With reference to FIG. 3, one particular application of the light guide 10 is in an optical illumination device 20 comprising the light guide 10 coupled to at least one illumination module 22. The illumination module 22 comprises at least one light source 24 for illuminating the light guide 10, a power supply 27 and a switch 28. FIG. 3 shows a simplified circuit and an example of a full circuit 26 is shown in FIG. 5. In most applications the light source 24 is a light emitting diode (LED), as is known in the art. As will be appreciated by persons skilled in the art other light sources will be possible, but may not be suitable in the majority of applications, for example, due to their size and/or power consumption.

In this embodiment, where the optical illumination device 20 is a novelty item, such as a necklace or bracelet or the like, as shown in FIG. 3, both ends of the light guide 10 are coupled to the illumination module 22 and the illumination module 22 comprises two or more light sources 24 with at least one light source aligned with each end of the light guide 10.

With reference to FIG. 4, in an alternative embodiment, the optical illumination device 20 is a toy or plaything such as a skipping rope. In this embodiment, the optical illumination device 20 comprises a pair of illumination modules 22, which form the handles of the skipping rope and the light guide 10 forms the rope of the skipping rope. One end of the light guide 10 is coupled to one of the illumination modules 22 and the other end of the light guide 10 is coupled to a second illumination module 22. In this embodiment, each illumination module 22 comprises a single light source 24 aligned with a respective end of the light guide 10, a power supply 27 and a switch 28. It will be appreciated that multiple light sources 24 can be provided in each illumination module 22.

In one embodiment, the illumination module 22 comprises a known circuit 26 as shown in FIG. 5, which comprises two light sources 24 in the form of LEDs D1 and D2 and a 4.5V power supply provided by three 1.5 v LR44 button batteries or similar. In circuit 26, R1 is a 33K ¼ W resistor and R2 and R3 are 47R ¼ W resistors. C1 is a 10 μF 25V electrolytic capacitor, Q1 is a BC560 45V 100 mA PNP transistor, Q2 is a BC337 45V 800 mA NPN transistor and circuit 26 causes the LEDs D1 and D2 to flash alternately. Persons skilled in the art will appreciate that the power supply can vary from about 2-4.5V and the components in the circuit 26 can be varied to vary the flashing frequencies, relative on/off times of the LEDs and the colours emitted by the LEDs or synchronize the light emitted from the light sources 24 in any desired fashion. For example, the circuit 26 can be modified such that the LEDs emit a range of colours and the colours are cycled through in a predetermined sequence or at random. Circuit 26 may also comprise the switch 28 to allow the circuit to, be activated and deactivated.

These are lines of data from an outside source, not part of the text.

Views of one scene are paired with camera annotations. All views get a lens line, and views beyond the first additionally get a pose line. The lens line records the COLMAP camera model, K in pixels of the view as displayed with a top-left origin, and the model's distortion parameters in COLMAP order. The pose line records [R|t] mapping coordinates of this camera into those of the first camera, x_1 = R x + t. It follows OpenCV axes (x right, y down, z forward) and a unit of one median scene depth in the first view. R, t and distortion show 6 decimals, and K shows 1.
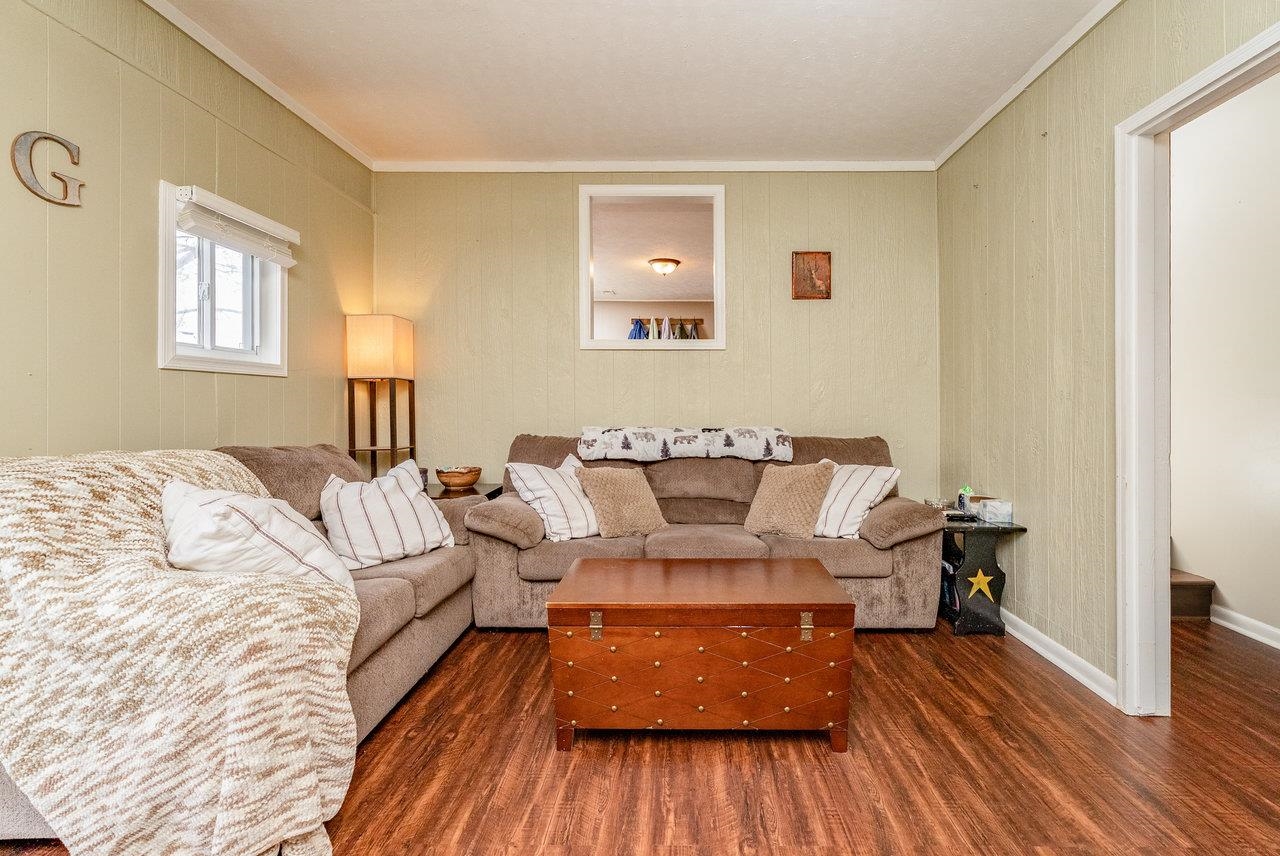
lens RADIAL K [[584.4, 0, 633.6], [0, 584.4, 409.4], [0, 0, 1]] dist [0.002881, 0.000500]
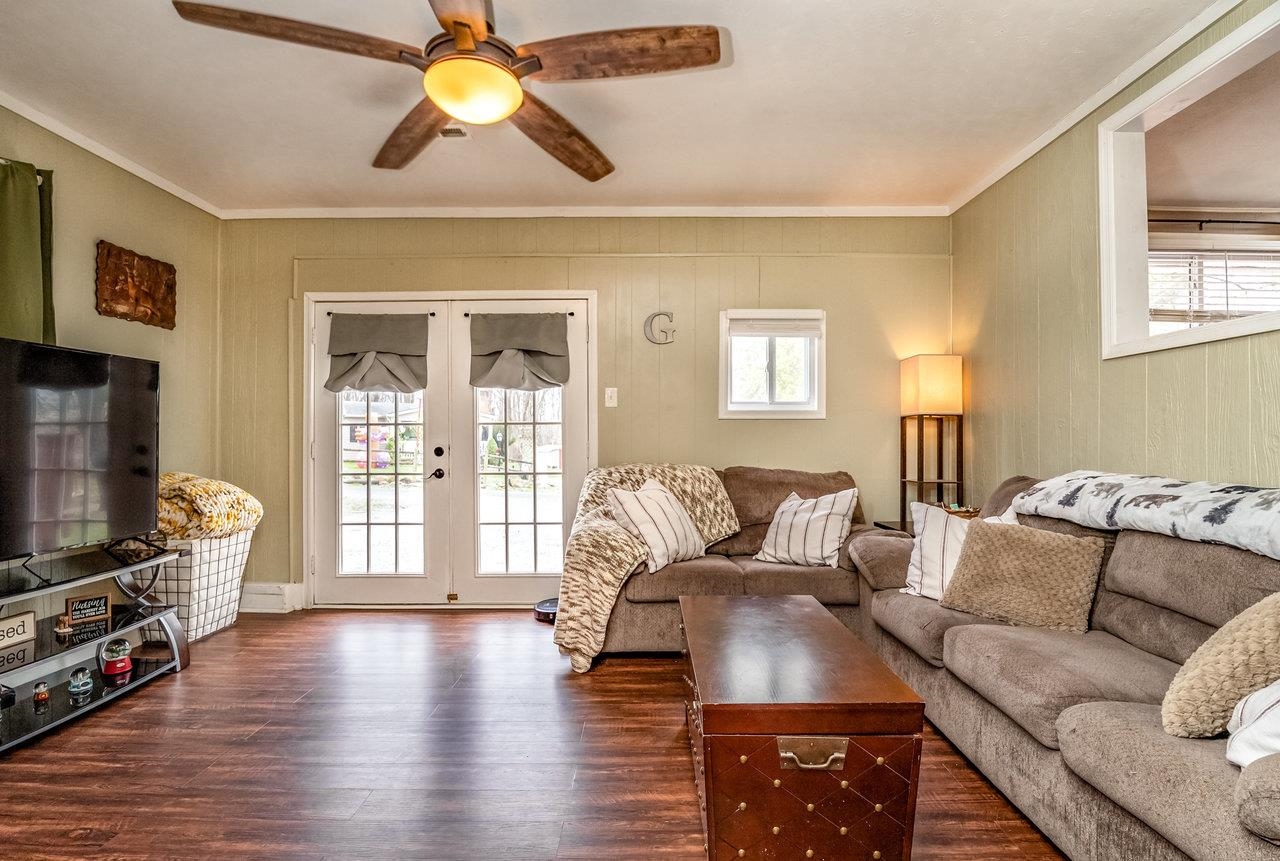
lens RADIAL K [[557.3, 0, 642.8], [0, 557.3, 441.8], [0, 0, 1]] dist [-0.000577, 0.000012]
pose [[0.063060, 0.001216, -0.998009, 0.597967], [-0.005733, 0.999983, 0.000857, -0.001826], [0.997993, 0.005668, 0.063066, 0.481800]]
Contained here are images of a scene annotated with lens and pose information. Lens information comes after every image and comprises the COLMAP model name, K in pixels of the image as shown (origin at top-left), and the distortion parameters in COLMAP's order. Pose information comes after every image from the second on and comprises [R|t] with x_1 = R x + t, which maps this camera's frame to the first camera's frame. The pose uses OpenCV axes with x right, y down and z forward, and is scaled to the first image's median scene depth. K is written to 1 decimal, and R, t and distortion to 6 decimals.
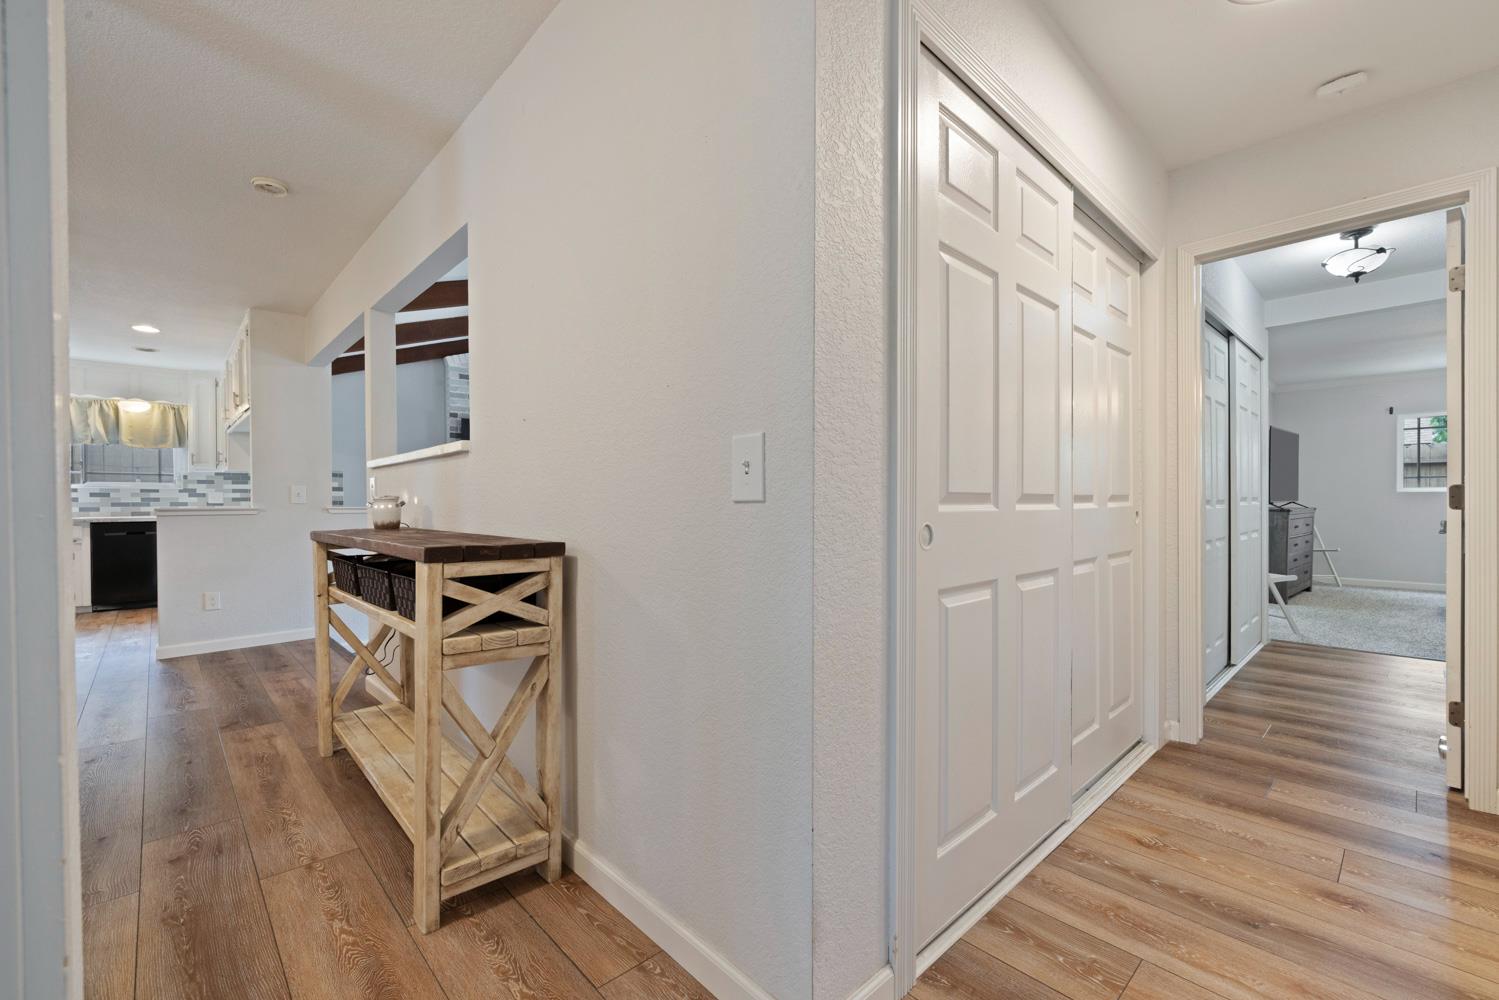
lens RADIAL K [[641.4, 0, 755.5], [0, 641.4, 507.5], [0, 0, 1]] dist [0.000381, 0.001605]
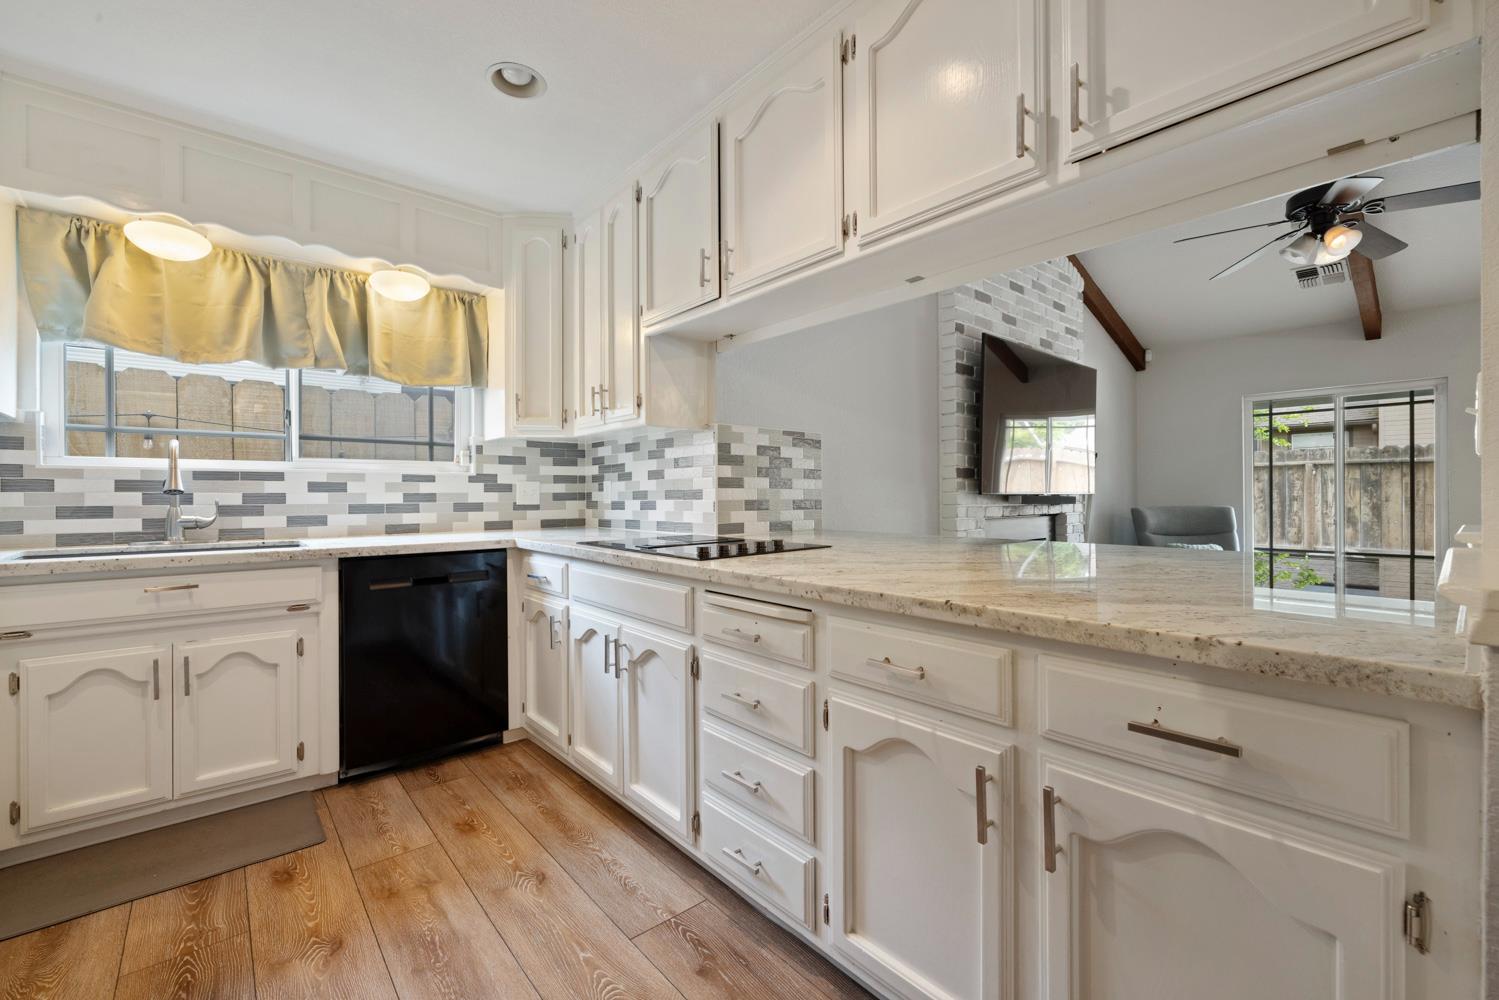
lens RADIAL K [[641.4, 0, 760.7], [0, 641.4, 496.8], [0, 0, 1]] dist [0.000381, 0.001605]
pose [[0.998280, -0.002569, -0.058569, -0.671774], [0.002004, 0.999951, -0.009697, -0.007910], [0.058591, 0.009563, 0.998236, 0.557920]]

In the skipping rope example, according to one embodiment, light emitted from a first illumination module 22 is synchronised with light emitted from a second illumination module 22 to produce an appealing effect.

In various embodiments of the present invention, the illumination module 22 is a sealed unit to prevent small parts, such as the batteries or LEDs, from being removed by children and presenting a choking risk or other hazard. The sealed unit also protects the components therein.

The light guide 10 can also be produced as a cast sheet or extruded into different continuous shapes, such as an oval, a star, or a complex shape that would slide easily into a track.

The invention finds numerous uses in novelty applications where a flexible light guide is required which gives off a distinctive glow or side illumination. Such applications include, but are not limited to: adornments such as necklaces, bracelets and hand bags; toys, games and playthings, such as skipping ropes, hoola-hoop-type items and gymnastic articles; footwear including laces; weaved into textiles for clothing; safety apparel such as bike helmets and hard hats.

Hence, the present invention provides an enhanced side scattering illumination effect in comparison to conventional urethane light guides when illuminated by virtue of the transparent polyurethane region 14 having an adjacent coloured polyurethane region 16. The urethane light guides 10 and the illumination module 22 of the present invention are robust and durable which are desirable characteristics for many applications, in particular children's toys, clothing and safety apparel. The light guides 10 of the present invention can be bent into small radii without cracking or breaking or losing their light transmission and light scattering characteristics.

Throughout the specification the aim has been to describe the invention without limiting the invention to any one embodiment or specific collection of features. Persons skilled in the relevant art may realize variations from the specific embodiments that will nonetheless fall within the scope of the invention.